Collector Says Gallery Took $950K for Forgeries

     MANHATTAN (CN) – An art collector claims a Midtown gallery sold him nearly $1 million in bogus artwork it attributed to Keith Haring, Jean-Michel Basquiat and Andy Warhol.



     Joseph Goldsmith sued Robert Durant, Lee Charlton Scott, Charlton Roberts Fine Art (of Milford, Conn.) and Charlton Rose Fine Art, of West 47th Street, Manhattan, in New York County Court.
     Goldsmith says he paid the defendants more than $950,000 for 13 works.
     From 2005 to 2007, he says, the gallery sold him eight works attributed to Haring:
     “God,” “Three Icons,” “Self Portrait,” “Jumping Man,” “Dog Walking Man-1980,” “Totem 1989,” “Best of Haring” and “B. Boys.” (pt. 13)
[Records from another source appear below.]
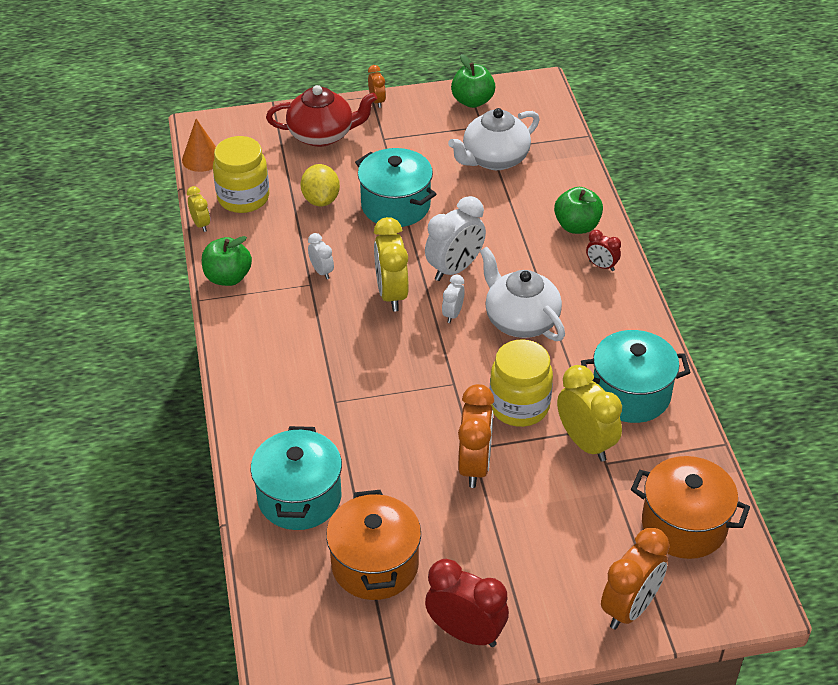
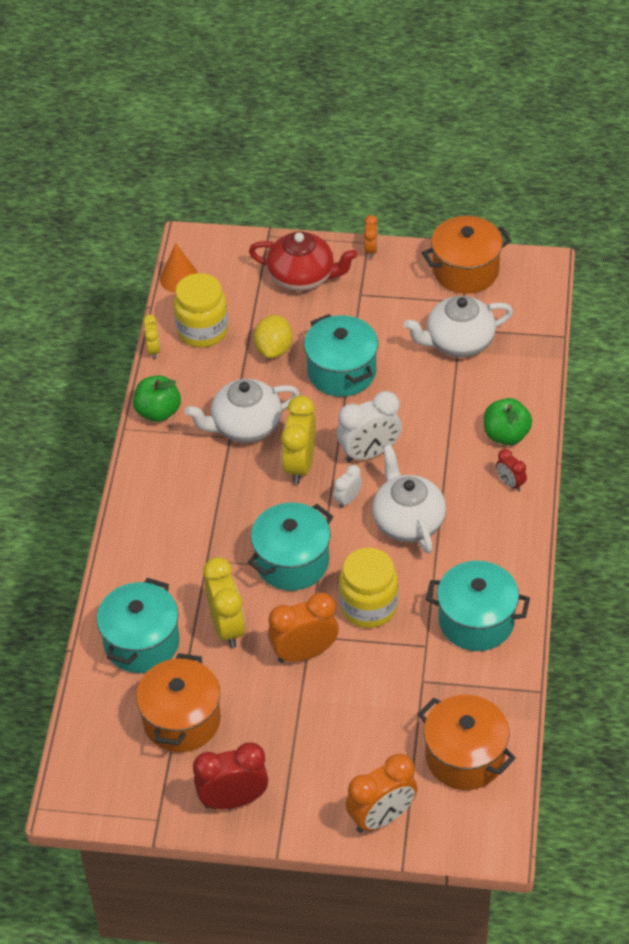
camera: 20 degrees right, 5 degrees up
(321, 271) = (245, 426): white clock -> white teapot
(423, 383) = (292, 562): none -> turquoise pot
(466, 632) = (233, 800): red clock -> red clock turned 60 degrees counterclockwise
(472, 101) = (465, 270): green apple -> orange pot
(474, 465) = (304, 653): orange clock -> orange clock turned 135 degrees counterclockwise
(586, 443) = (413, 657): yellow clock -> yellow clock (227, 627)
     In 2007, Goldsmith says, Scott and Durant “solicited” him to buy four so-called Basquiats: “Jackie Robinson #42,” “Pink Face,” “The Black King” and an untitled work.
     Also that year, he says, they “solicited” him to buy a so-called Warhol “Jack Kennedy.”
     “Plaintiff and defendants entered into written agreements for plaintiff’s purchase of the artwork,” the complaint states.
     “Plaintiff paid defendants in full for plaintiff’s purchase of the artwork.
     “Plaintiff paid defendants in excess of nine hundred fifty thousand xx/100 ($950,000.00) in total for the artwork.
     “In order to induce plaintiff to purchase the artwork defendants provided a written certificate of authenticity.”
     However, Goldsmith says: “On or about October 2010, plaintiff had the artwork examined by representatives of the Estate of Keith Haring and Estate of Jean-Michel Basquiat.
     “As a result of said examination, and other available information, it was revealed that the artwork were forgeries and/or fakes.”
     Goldsmith says that in June 2011, “defendant Scott acknowledged that it was his obligation to return the consideration and promised to do so.”
     However, he says: “Defendants have failed to make restitution notwithstanding repeated demands that they do so and promises by defendant Scott that he would do so.”
     He wants his money back, with interest, and punitive damages for breach of contract, fraudulent inducement, unjust enrichment, breach of warranty, and civil conspiracy.
     He is represented by Russell Shanks, with Cyruli Shanks Hart & Zizmor.